TEXTE À ÉTUDIER:
+ + + +
Cependant – et nous retrouvons la recension de C. Segond-Genovesi – le septième art prend le relai de l'opéra-comique, du Lully ou Le Violon brisé de Georges Méliès (1908) à Le Roi danse de Gérard Corbiau (2000), en passant par Mon ami Pierrot de Sacha Guitry (1935). Hétérosexuel chez ce dernier, Lully doit attendre l'orée du vingt-et-unième siècle pour retrouver, à l'écran, son homosexualité pourtant non moins notoire que celles de Frédéric II ou de Cambacérès. Mais la vraie réapparition de Lully dans la perception du public musical date de 1987, ou plus exactement de décembre 1986, date de la création (à Prato, berceau de la famille du compositeur florentin) d'Atys dans la mise en scène de Jean-Marie Villégier et la non moins stupéfiante réalisation musicale de William Christie. Évoqué en fin de volume par Laura Naudeix, ce spectacle, qui a marqué et marquera à jamais tous ceux qui l'ont vu – à Paris, à Montpellier, à Caen, à Madrid, à Brooklyn – méritait largement de figurer dans ce livre.
+ + + +
Extractions de texte par page:
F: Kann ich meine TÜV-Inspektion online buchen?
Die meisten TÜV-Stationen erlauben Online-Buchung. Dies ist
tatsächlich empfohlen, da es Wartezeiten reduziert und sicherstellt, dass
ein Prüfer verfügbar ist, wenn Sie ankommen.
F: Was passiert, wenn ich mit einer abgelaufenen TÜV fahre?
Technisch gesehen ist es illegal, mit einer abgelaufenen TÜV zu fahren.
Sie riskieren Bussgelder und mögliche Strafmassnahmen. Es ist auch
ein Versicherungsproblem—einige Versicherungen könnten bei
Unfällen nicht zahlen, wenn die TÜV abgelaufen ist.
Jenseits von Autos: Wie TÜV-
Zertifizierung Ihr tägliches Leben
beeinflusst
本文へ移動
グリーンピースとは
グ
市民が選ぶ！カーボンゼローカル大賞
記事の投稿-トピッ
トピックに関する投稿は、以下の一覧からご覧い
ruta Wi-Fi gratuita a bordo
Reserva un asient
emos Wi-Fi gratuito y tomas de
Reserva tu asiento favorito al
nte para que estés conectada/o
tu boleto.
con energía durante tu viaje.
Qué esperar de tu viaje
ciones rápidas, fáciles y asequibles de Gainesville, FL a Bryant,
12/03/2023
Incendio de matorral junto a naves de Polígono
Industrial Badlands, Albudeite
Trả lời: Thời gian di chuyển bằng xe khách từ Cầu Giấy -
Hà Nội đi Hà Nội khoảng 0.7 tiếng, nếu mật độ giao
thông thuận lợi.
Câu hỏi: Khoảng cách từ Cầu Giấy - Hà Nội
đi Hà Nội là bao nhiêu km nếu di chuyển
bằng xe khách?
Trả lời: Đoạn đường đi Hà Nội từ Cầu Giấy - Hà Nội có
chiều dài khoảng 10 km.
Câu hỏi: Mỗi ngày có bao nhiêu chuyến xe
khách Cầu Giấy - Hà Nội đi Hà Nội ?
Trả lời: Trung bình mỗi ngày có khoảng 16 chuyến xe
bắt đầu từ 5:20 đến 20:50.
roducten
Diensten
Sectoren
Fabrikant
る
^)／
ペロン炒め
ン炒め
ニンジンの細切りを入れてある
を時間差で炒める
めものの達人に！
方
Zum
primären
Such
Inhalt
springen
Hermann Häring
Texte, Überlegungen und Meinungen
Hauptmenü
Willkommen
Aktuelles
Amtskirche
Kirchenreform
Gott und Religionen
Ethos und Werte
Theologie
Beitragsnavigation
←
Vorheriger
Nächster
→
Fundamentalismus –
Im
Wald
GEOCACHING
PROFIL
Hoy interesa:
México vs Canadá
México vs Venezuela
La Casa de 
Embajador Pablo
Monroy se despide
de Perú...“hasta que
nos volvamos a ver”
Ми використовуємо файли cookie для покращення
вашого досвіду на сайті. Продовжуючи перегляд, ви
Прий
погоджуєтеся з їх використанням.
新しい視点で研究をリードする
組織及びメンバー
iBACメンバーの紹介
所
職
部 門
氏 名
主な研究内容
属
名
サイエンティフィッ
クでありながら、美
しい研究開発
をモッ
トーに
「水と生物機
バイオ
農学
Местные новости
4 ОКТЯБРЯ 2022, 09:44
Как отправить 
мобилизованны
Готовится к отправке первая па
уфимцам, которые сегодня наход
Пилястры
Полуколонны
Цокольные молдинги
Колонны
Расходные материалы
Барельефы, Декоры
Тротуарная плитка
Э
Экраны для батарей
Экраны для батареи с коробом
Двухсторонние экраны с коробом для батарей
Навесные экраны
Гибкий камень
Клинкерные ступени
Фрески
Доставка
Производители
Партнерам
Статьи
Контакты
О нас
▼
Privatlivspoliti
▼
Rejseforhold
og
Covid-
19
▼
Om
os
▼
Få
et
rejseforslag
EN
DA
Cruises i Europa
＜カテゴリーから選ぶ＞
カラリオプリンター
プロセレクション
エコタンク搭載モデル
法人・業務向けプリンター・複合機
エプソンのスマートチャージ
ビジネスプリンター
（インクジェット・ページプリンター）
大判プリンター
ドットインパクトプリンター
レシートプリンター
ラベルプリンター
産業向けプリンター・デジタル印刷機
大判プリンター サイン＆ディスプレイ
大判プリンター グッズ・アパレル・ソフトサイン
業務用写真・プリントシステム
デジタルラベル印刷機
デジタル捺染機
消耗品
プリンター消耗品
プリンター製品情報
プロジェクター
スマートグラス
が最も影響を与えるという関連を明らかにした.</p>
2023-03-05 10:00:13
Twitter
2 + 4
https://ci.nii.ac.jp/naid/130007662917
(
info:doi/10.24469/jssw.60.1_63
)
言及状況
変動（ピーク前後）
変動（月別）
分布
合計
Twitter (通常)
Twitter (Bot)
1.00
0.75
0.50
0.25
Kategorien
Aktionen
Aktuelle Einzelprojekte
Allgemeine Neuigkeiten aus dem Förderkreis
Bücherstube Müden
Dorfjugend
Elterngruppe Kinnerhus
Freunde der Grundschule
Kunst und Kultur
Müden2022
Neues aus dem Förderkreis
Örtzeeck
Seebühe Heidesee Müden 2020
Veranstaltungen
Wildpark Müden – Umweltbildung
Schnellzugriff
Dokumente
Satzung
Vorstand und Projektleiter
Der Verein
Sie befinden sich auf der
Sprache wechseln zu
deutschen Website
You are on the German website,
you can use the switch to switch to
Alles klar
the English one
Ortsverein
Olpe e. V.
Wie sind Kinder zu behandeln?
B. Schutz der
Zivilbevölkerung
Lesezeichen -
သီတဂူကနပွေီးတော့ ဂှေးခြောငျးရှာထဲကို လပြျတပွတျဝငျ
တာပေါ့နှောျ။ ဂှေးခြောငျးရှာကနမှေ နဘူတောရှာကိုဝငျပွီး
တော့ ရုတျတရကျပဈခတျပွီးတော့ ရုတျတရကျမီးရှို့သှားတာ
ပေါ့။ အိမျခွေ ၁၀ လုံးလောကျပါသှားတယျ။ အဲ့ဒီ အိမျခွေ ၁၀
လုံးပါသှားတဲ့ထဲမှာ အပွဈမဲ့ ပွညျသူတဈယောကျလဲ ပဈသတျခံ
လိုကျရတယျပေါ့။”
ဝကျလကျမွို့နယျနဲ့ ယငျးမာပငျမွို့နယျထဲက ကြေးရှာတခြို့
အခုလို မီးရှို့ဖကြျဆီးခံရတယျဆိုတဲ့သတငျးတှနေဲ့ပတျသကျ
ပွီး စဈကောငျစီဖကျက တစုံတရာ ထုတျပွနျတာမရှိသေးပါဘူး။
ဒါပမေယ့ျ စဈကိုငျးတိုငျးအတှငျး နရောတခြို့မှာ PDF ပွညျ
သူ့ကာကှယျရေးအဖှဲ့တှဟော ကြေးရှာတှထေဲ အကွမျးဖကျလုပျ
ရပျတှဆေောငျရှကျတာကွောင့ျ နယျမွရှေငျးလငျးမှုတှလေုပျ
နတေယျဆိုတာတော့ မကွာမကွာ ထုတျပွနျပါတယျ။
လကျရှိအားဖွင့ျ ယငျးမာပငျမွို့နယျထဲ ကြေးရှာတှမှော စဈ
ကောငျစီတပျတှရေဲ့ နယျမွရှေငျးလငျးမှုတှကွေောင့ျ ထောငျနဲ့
+ + + +
TRAVAIL DEMANDÉ:
- 1) D'après le texte sur Lully :
(a) Quel film de Sacha Guitry est cité, et de quelle année date-t-il ?
(b) Dans quelle ville Atys a-t-il été créé en décembre 1986 ?
(c) Qui évoque ce spectacle en fin de volume ?
- 2) Reproduisez à l'identique les lignes des relevés, en partant du début des relevés et en terminant par la ligne qui contient "F: Was passiert, wenn", celle-ci comprise.

CORRIGÉ PAR TÂCHE:
- 1)
(a) Mon ami Pierrot, 1935.
(b) À Prato.
(c) Laura Naudeix.

- 2)
F: Kann ich meine TÜV-Inspektion online buchen?
Die meisten TÜV-Stationen erlauben Online-Buchung. Dies ist
tatsächlich empfohlen, da es Wartezeiten reduziert und sicherstellt, dass
ein Prüfer verfügbar ist, wenn Sie ankommen.
F: Was passiert, wenn ich mit einer abgelaufenen TÜV fahre?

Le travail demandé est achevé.